(Exercise goal): Summarize the profile of René Couttolenc below in two sentences.

Attending high school in Mexico City, René Couttolenc (BBA ’11) never thought he would end up at the University of Georgia.
A surprise announcement that his father was being transferred to Texas his senior year set his path in motion.
“He told us on a Monday we were moving to the U.S.,” Couttolenc said. “Tuesday the following week, I was taking my first class at the University of Texas-El Paso.”
The change was jarring. He arrived in the U.S. after most universities closed their applications for the following fall. Then, his father’s company moved his family a second time from El Paso to Atlanta. However, he persisted and eventually majored in management at UGA. He got to know friends and build networks through the UGA Public Service and Outreach Scholars program and the Hispanic Student Association.
“I didn’t know it back then, but I was building my resilience — moving here, having to apply to Georgia three times and coming in as a second-year sophomore,” said Couttolenc, now a senior director of Publicis Sapient’s Consumer Management Consulting group. “At that point, I was like, ‘You know what? I need to make the most out of it. I need to not waste any moment.’ And I got involved.”

(Data to examine):

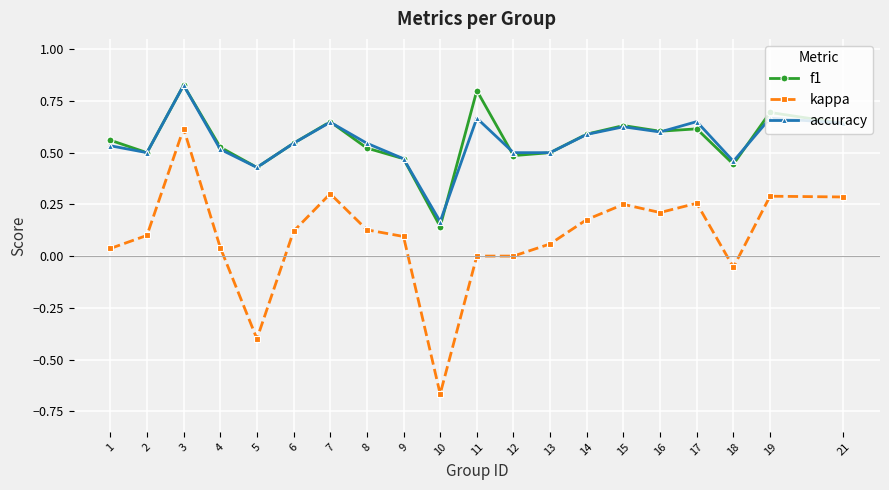

At which label does accuracy reach its peak?

3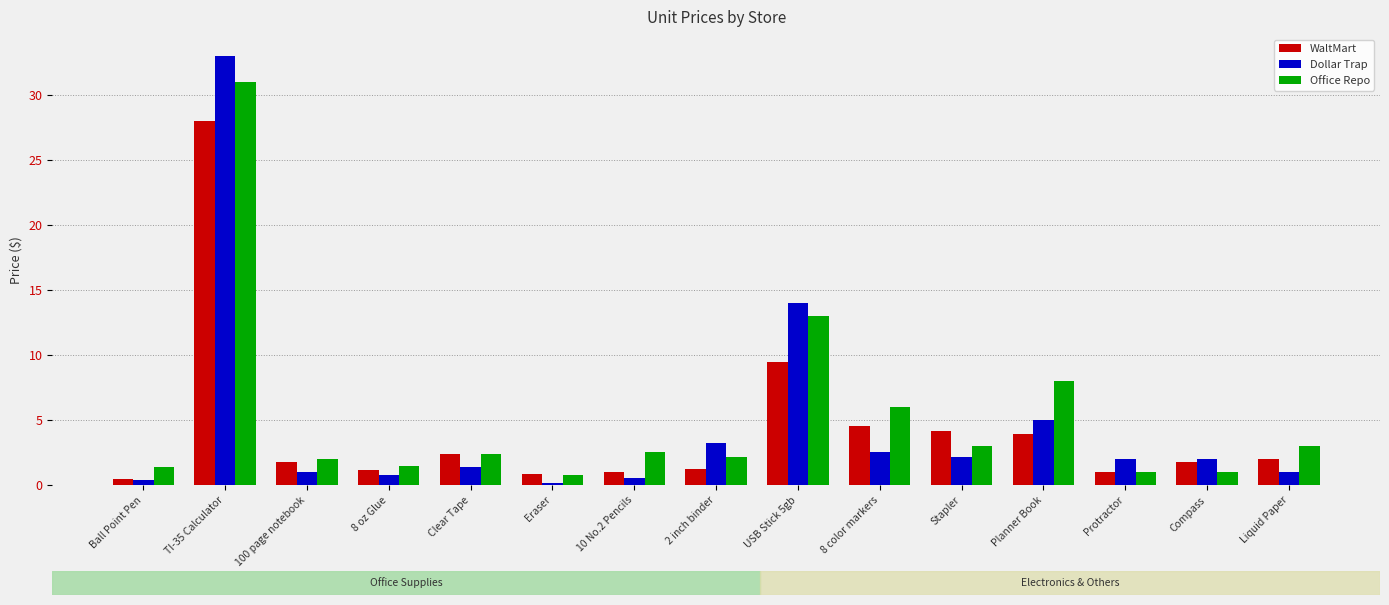

What is the average value of the Office Repo series?

5.3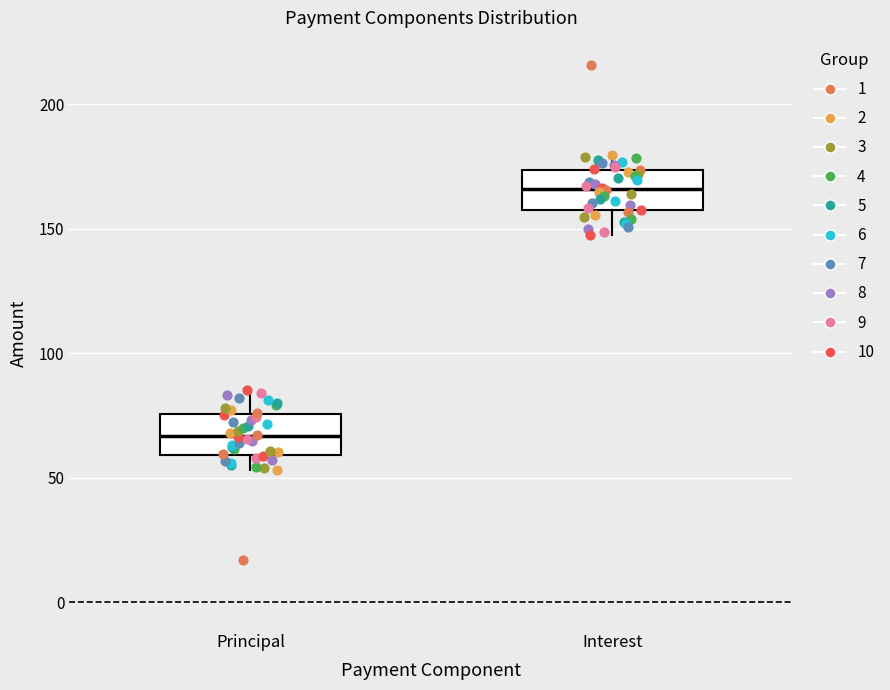

Reading left to right, read every box against the y-axis: the position of its median line, the range the box covers, and the ends of its whiskers. The values are not printed on the chart, so give them approximately, as read against the axis.

Principal: median 65, box 60 to 75, whiskers 55 to 85
Interest: median 165, box 155 to 175, whiskers 150 to 180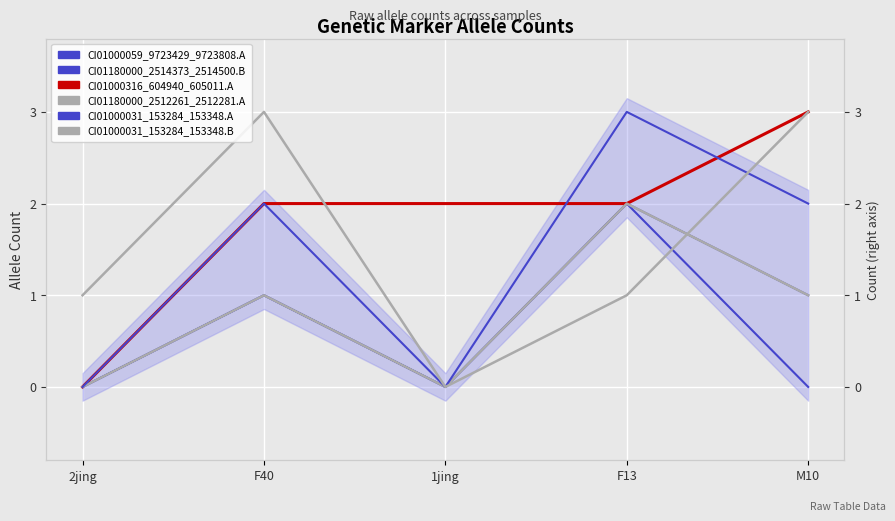

What is the label of the 5th point from the right?

2jing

(Response area): While René Couttolenc was in high school in Mexico City, his father was transferred to Texas, and within about a week he was taking his first class at the University of Texas-El Paso. Despite arriving after most applications had closed and a second family move to Atlanta, he persisted through three applications to Georgia, majored in management at UGA, and built friendships and networks through the UGA Public Service and Outreach Scholars program and the Hispanic Student Association.